Suasana khidmat ibadah Jum’at siang (7/11) di masjid sekolah SMA Negeri 72 Jakarta, Kelapa Gading, Jakarta Utara sontak berubah menjadi kekacauan setelah bom meledak di lokasi tersebut. Beberapa siswa yang tengah sembahyang pun terluka dan dibawa ke rumah sakit terdekat. Tidak terlalu lama dari peristiwa, polisi telah mengantongi satu siswa sekolah tersebut sebagai tersangka pelaku, dan penetapan sebagai pelaku berdasarkan hasil pemeriksaan sejumlah saksi dan temuan bukti yang dimiliki.
Dunia pendidikan tentu dibuat terkejut atas peristiwa tersebut. Bahkan beberapa pihak lain dibuat heran dan bingung dengan tindakan ekstrem yang dilakukan seorang siswa SMA tersebut. Pertanyaan-pertanyaan pun bermunculan terkait hidup sang pelaku menyangkut kondisi sosial, psikologis, dan pendidikan yang dijalaninya selama ini. Ironis memang, karena sang pelaku adalah siswa bersekolah yang masih di bawah umur.
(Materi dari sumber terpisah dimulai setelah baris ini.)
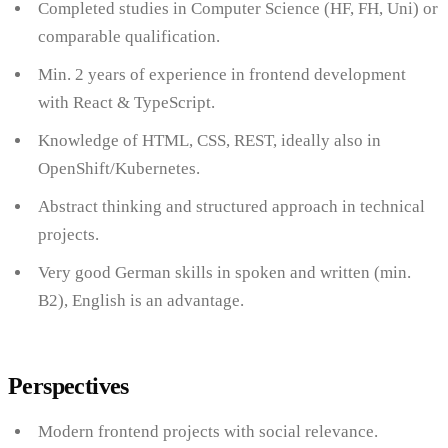
Completed studies in Computer Science (HF, FH, Uni) or
comparable qualification.
Min. 2 years of experience in frontend development
with React & TypeScript.
Knowledge of HTML, CSS, REST, ideally also in
OpenShift/Kubernetes.
Abstract thinking and structured approach in technical
projects.
Very good German skills in spoken and written (min.
B2), English is an advantage.
Perspectives
Modern frontend projects with social relevance.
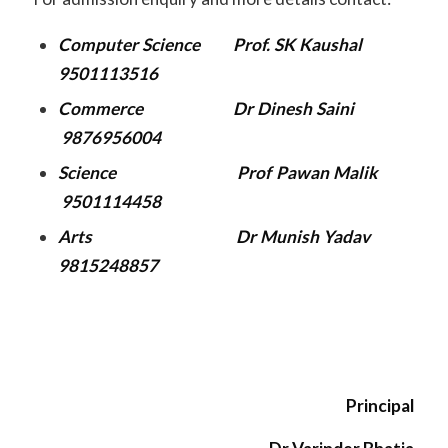
Computer Science Prof. SK Kaushal
9501113516
Commerce Dr Dinesh Saini
9876956004
Science Prof Pawan Malik
9501114458
Arts Dr Munish Yadav
9815248857
Principal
Bahkan beberapa sumber informasi mengatakan pelaku peledakan diduga korban perundungan yang tak memiliki ruang aman untuk berlindung. Begitu tidak terbukanya terhadap permasalahan bullying yang dihadapinya, ia pada akhirnya mengalami repressing psikis yang menimbulkan perasaan dikeluarkan dari komunitas, tidak dihargai, dan dikucilkan.
Dosen Fakultas Ilmu Sosial dan Ilmu Politik, AB. Widyanta, S.Sos., M.,A menyatakan memandang kasus peledakan di SMA Negeri 72 Jakarta bisa dilakukan dengan dua sudut pandang yaitu perspektif sosiologis dan psikososial. Dalam pandangannya tekanan psikologis yang dialami seorang anak tidak muncul dari ruang hampa melainkan akumulasi dari persoalan sosial yang menumpuk dan terinternalisasi. Dampak daripada bullying, disebutnya, berimplikasi pada perasaan-perasaan individual dan perasaan personal yang sangat mendalam. “Sehingga yang dihidupi oleh dia itu rasa sakit hati, rasa ada amarah yang mendalam. Tetapi juga ada rasa keinginan untuk balas dendam. Implikasi yang bisa dilihat kan muncul agresivitas karena terstimulasi peristiwa bullying yang dialami sang anak,” ucap Widyanta di Fisipol UGM, Jum’at (14/11).
Sebagai pengamat, Widyanta menilai fenomena ini sebagai kasus pertama di Indonesia. Tindakan ekstrem yang dilakukan oleh anak, dinilainya murni tanpa ada kaitan dengan kelompok radikal atau ideologi tertentu. “Saya menilai ini murni reaksi personal terhadap kekerasan lingkungan, yang difasilitasi oleh teknologi digital,” terangnya.
Ketidakmampuan keluarga memenuhi kebutuhan afeksi, sekolah yang terjebak dalam kompetisi pasar, serta negara yang gagal melindungi anak dari paparan digital berbahaya, dalam pendapat Widyanta sebagai faktor yang saling bertautan. Oleh karena itu, ia sangat berharap kehadiran dan peran keluarga, sekolah, masyarakat, dan negara. “Anak ini korban, dan ia tumbuh dalam ekosistem yang mereproduksi kekerasan,” jelasnya.
Terhadap kasus ini, Kementerian Komunikasi dan Digital Republik Indonesia sudah seharusnya turut bertanggung jawab, dan agar tidak terulang kembali maka berbagai akses yang seharusnya tidak bisa diakses oleh anak-anak dibatasi. Bahkan jika perlu tidak dengan mudahnya bisa dibuka atau dikonsumsi oleh anak-anak. “Bagaimanapun Komdigi yang berwenangan mengatur soal ini yaitu tentang teknologi digital. Jangan lagi bertindak ceroboh dengan membiarkan anak-anak bisa mengakses link-link yang berbasis kekerasan, atau bahkan yang namanya judol, pinjol, dan segalanya. Jangan dibiarkan”, ungkapnya.
Widyanta menandaskan kasus ini semestinya menjadi peringatan keras bagi seluruh pemangku kepentingan untuk meninjau ulang sistem pendidikan dan struktur sosial yang ada. Menurutnya diperlukan pendekatan jangka panjang yang berfokus pada kesejahteraan keluarga, lingkungan belajar yang manusiawi, dan literasi digital kritis bagi generasi muda. “Dari kasus ini, anak ini adalah cermin dari sebuah cermin yang remuk, dan kita semua ini adalah cermin yang remuk juga”, tandasnya.